Loyalty without competence breeds mediocrity. And encouraging a culture of mediocrity will only worsen our current predicament as a people, and ensure the spread of the type of ineptitude evident in the preparation of the 2016 budget, with its progress-arresting malignancy.

But what perhaps makes the 2016 budget most disagreeable is its anti-people orientation. Suffice it to cite two of its contents to buttress this charge. One is the proposal to spend N4,906,822.00 on books for Vice President Yemi Osinbajo’s office, whereas the lesser sum of N3,832,038.00 is proposed for books for eleven out of twenty-two federal polytechnics in the country. Also, the budget allocates N3.8 billion for the State House Medical Centre and a lesser sum of N2,666,853,303.00 for building hospitals nationwide.

So the people, represented by the polytechnic students get less allocation for books for their education than the office of one leader, the Vice President. This anti-people orientation of the budget is also evident in its proposal to spend more on one clinic for the State House than for building hospitals for use by the generality of the Nigerian people.

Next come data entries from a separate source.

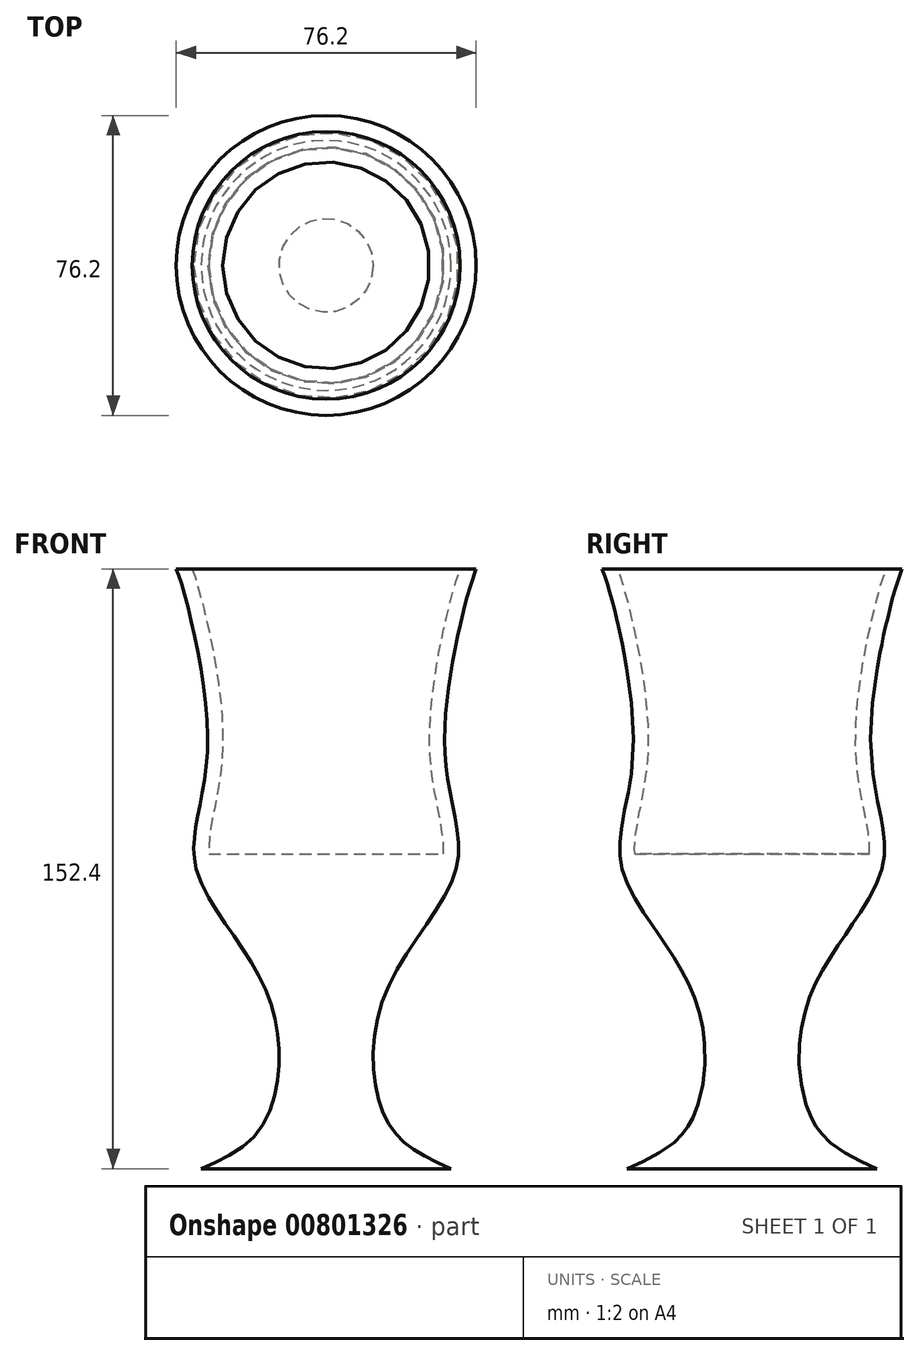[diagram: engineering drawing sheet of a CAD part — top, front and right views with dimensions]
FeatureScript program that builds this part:
annotation { "Feature Type Name" : "Feature", "Feature Type Description" : "" }
export const myFeature = defineFeature(function(context is Context, id is Id, definition is map)
    precondition{}
    {
        {
            var Q0;
            Q0=qCreatedBy(makeId("Front.planeOp"),FACE);
            var sketch = newSketch(context, id + "F0", { "sketchPlane" : qUnion([Q0])});
            skLineSegment(sketch, "E0", {"start": v(-3, 30.58) * mm, "end": v(-3, -45.62) * mm});
            skLineSegment(sketch, "E1", {"start": v(-3, 30.58) * mm, "end": v(-3, 106.78) * mm});
            skLineSegment(sketch, "E2", {"start": v(-3, -45.62) * mm, "end": v(28.75, -45.62) * mm});
            skLineSegment(sketch, "E3", {"start": v(-3, 106.78) * mm, "end": v(35.1, 106.78) * mm});
            skFitSpline(sketch, "E4", {"points": [v(35.1, 106.78) * mm, v(27.1, 61.9) * mm, v(30.02, 30.58) * mm, v(11.85, -1.5) * mm, v(12.27, -33.08) * mm, v(28.75, -45.62) * mm], "startDerivative": vector(-27.4, -65.87) * mm, "endDerivative": vector(156, -66.86) * mm});
            skLineSegment(sketch, "E5", {"start": v(-3, 30.58) * mm, "end": v(30.02, 30.58) * mm});
            skSolve(sketch);
        }
        {
            var Q0;
            Q0=makeQuery(id+"F0.imprint","IMPRINT",FACE,{"disambiguationData":[TD([[makeQuery(id+"F0.imprint","IMPRINT",EDGE,{"derivedFrom":sQuery(id+"F0.wireOp",EDGE,"E1")}),-1.0]])]});
            var Q1;
            Q1=sQuery(id+"F0.wireOp",EDGE,"E1");
            revolve(context, id + "F1", {"surfaceOperationType" : NewSurfaceOperationType.NEW, "entities" : qUnion([Q0]), "axis" : qUnion([Q1]), "revolveType" : RevolveType.FULL});
        }
        {
            var Q0;
            Q0=makeQuery(id+"F1.opRevolve","SWEPT_FACE",FACE,{"disambiguationData":[OSD([sQuery(id+"F0.wireOp",EDGE,"E3")])]});
            shell(context, id + "F2", {"entities" : qUnion([Q0]), "thickness" : 3.8 * mm});
        }
        {
            var Q0;
            Q0=makeQuery(id+"F0.imprint","IMPRINT",FACE,{"disambiguationData":[TD([[makeQuery(id+"F0.imprint","IMPRINT",EDGE,{"derivedFrom":sQuery(id+"F0.wireOp",EDGE,"E0")}),1.0]])]});
            var Q1;
            Q1=sQuery(id+"F0.wireOp",EDGE,"E0");
            revolve(context, id + "F3", {"operationType" : NewBodyOperationType.ADD, "surfaceOperationType" : NewSurfaceOperationType.NEW, "entities" : qUnion([Q0]), "axis" : qUnion([Q1]), "revolveType" : RevolveType.FULL});
        }
    });
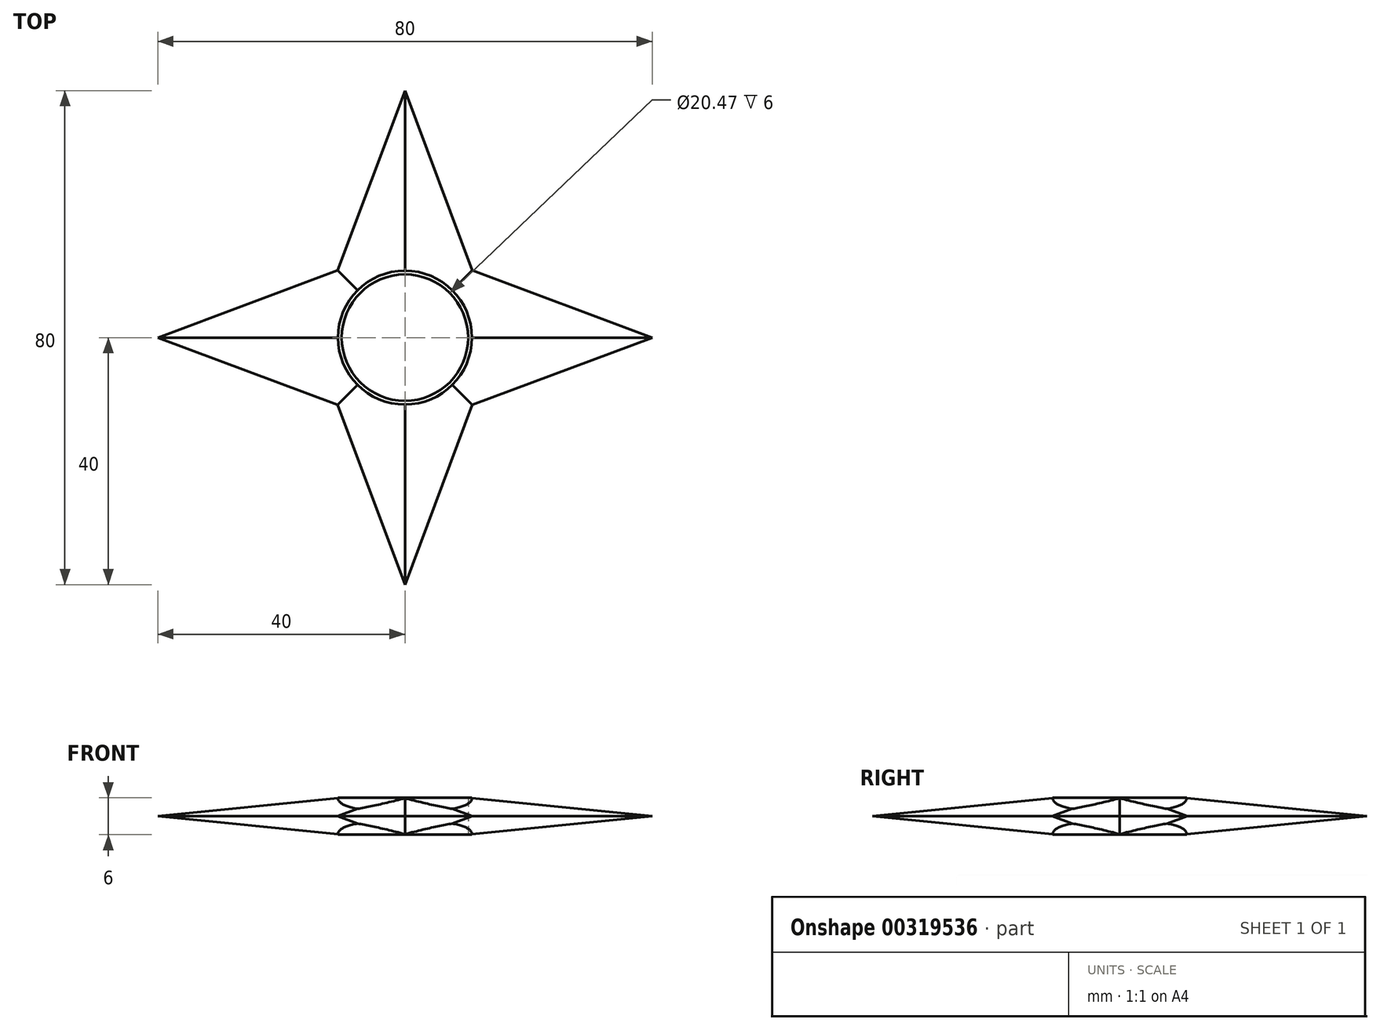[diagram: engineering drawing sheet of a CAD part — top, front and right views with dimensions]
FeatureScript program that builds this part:
annotation { "Feature Type Name" : "Feature", "Feature Type Description" : "" }
export const myFeature = defineFeature(function(context is Context, id is Id, definition is map)
    precondition{}
    {
        {
            var Q0;
            Q0=qCreatedBy(makeId("Top.planeOp"),FACE);
            var sketch = newSketch(context, id + "F0", { "sketchPlane" : qUnion([Q0])});
            skCircle(sketch, "E0", {"center": v(0, 0) * mm, "radius": 15 * mm});
            skLineSegment(sketch, "E1", {"start": v(0, 0) * mm, "end": v(0, -6) * mm, "construction": true});
            skLineSegment(sketch, "E2", {"start": v(-15, -6) * mm, "end": v(15, -6) * mm});
            skPoint(sketch, "E3", {"position": v(0, -40) * mm});
            skSolve(sketch);
        }
        {
            var Q0;
            Q0=qCreatedBy(makeId("Front.planeOp"),FACE);
            var sketch = newSketch(context, id + "F1", { "sketchPlane" : qUnion([Q0])});
            skPoint(sketch, "E4.0", {"position": v(-15, 0) * mm});
            skPoint(sketch, "E5.0", {"position": v(15, 0) * mm});
            skLineSegment(sketch, "E6", {"start": v(-15, 0) * mm, "end": v(0, 4) * mm});
            skLineSegment(sketch, "E7", {"start": v(0, 4) * mm, "end": v(15, 0) * mm});
            skLineSegment(sketch, "E8.0", {"start": v(-15, 0) * mm, "end": v(15, 0) * mm});
            skLineSegment(sketch, "E9", {"start": v(0, 0) * mm, "end": v(0, 2.22) * mm, "construction": true});
            skSolve(sketch);
        }
        {
            var Q0;
            Q0=makeQuery(id+"F1.imprint","IMPRINT",FACE,{"disambiguationData":[TD([[makeQuery(id+"F1.imprint","IMPRINT",EDGE,{"derivedFrom":sQuery(id+"F1.wireOp",EDGE,"E6")}),-1.0]])]});
            var Q1;
            Q1=sQuery(id+"F0.wireOp",VERTEX,"E3");
            loft(context, id + "F2", {"sheetProfilesArray" : [{ "sheetProfileEntities" : qUnion([Q0]) }, { "sheetProfileEntities" : qUnion([Q1]) }]});
        }
        {
            var Q0;
            Q0=makeQuery(id+"F2.opLoft","SWEPT_BODY",BODY,{"disambiguationData":[OSD([sQuery(id+"F0.wireOp",VERTEX,"E3"),makeQuery(id+"F1.imprint","IMPRINT",FACE,{"disambiguationData":[TD([[makeQuery(id+"F1.imprint","IMPRINT",EDGE,{"derivedFrom":sQuery(id+"F1.wireOp",EDGE,"E6")}),-1.0]])]})])]});
            var Q1;
            Q1=sQuery(id+"F1.wireOp",EDGE,"E9");
            circularPattern(context, id + "F3", {"operationType" : NewBodyOperationType.ADD, "entities" : qUnion([Q0]), "axis" : qUnion([Q1]), "angle" : 360 * degree, "instanceCount" : 4, "equalSpace" : true});
        }
        {
            var Q0;
            Q0=qCreatedBy(makeId("Top.planeOp"),FACE);
            var sketch = newSketch(context, id + "F4", { "sketchPlane" : qUnion([Q0])});
            skCircle(sketch, "E10", {"center": v(0, 0) * mm, "radius": 10.23 * mm});
            skSolve(sketch);
        }
        {
            var Q0;
            Q0 = qSketchRegion(id + "F4", true);
            extrude(context, id + "F5", {"entities" : qUnion([Q0]), "operationType" : NewBodyOperationType.REMOVE, "depth" : 25 * mm});
        }
        {
            var Q0;
            Q0=qCreatedBy(makeId("Top.planeOp"),FACE);
            var sketch = newSketch(context, id + "F6", { "sketchPlane" : qUnion([Q0])});
            skCircle(sketch, "E11", {"center": v(0, 0) * mm, "radius": 10.83 * mm});
            skCircle(sketch, "E12.0", {"center": v(0, 0) * mm, "radius": 10.23 * mm});
            skSolve(sketch);
        }
        {
            var Q0;
            Q0 = qSketchRegion(id + "F6", true);
            extrude(context, id + "F7", {"entities" : qUnion([Q0]), "operationType" : NewBodyOperationType.ADD, "depth" : 3 * mm});
        }
        {
            var Q0;
            Q0=makeQuery(id+"F2.opLoft","SWEPT_BODY",BODY,{"disambiguationData":[OSD([sQuery(id+"F0.wireOp",VERTEX,"E3"),makeQuery(id+"F1.imprint","IMPRINT",FACE,{"disambiguationData":[TD([[makeQuery(id+"F1.imprint","IMPRINT",EDGE,{"derivedFrom":sQuery(id+"F1.wireOp",EDGE,"E6")}),-1.0]])]})])]});
            var Q1;
            Q1=qCreatedBy(makeId("Top.planeOp"),FACE);
            mirror(context, id + "F8", {"operationType" : NewBodyOperationType.ADD, "entities" : qUnion([Q0]), "mirrorPlane" : qUnion([Q1])});
        }
    });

The proposed allocation for books for the Vice President’s office is particularly curious because he is already a professor, and the demands of his office are not likely to allow him time to read the volume of books one expects to be purchased with such a humongous sum, whereas reading books is essentials to the education of the students, which however gets a lesser allocation. This is an indication of the misplacement of priority that also makes the budget anti-future, for the students represent the future.

Now, with these budgetary proposals, is it still a mystery that Nigerian education and public health system are notorious for poor performance?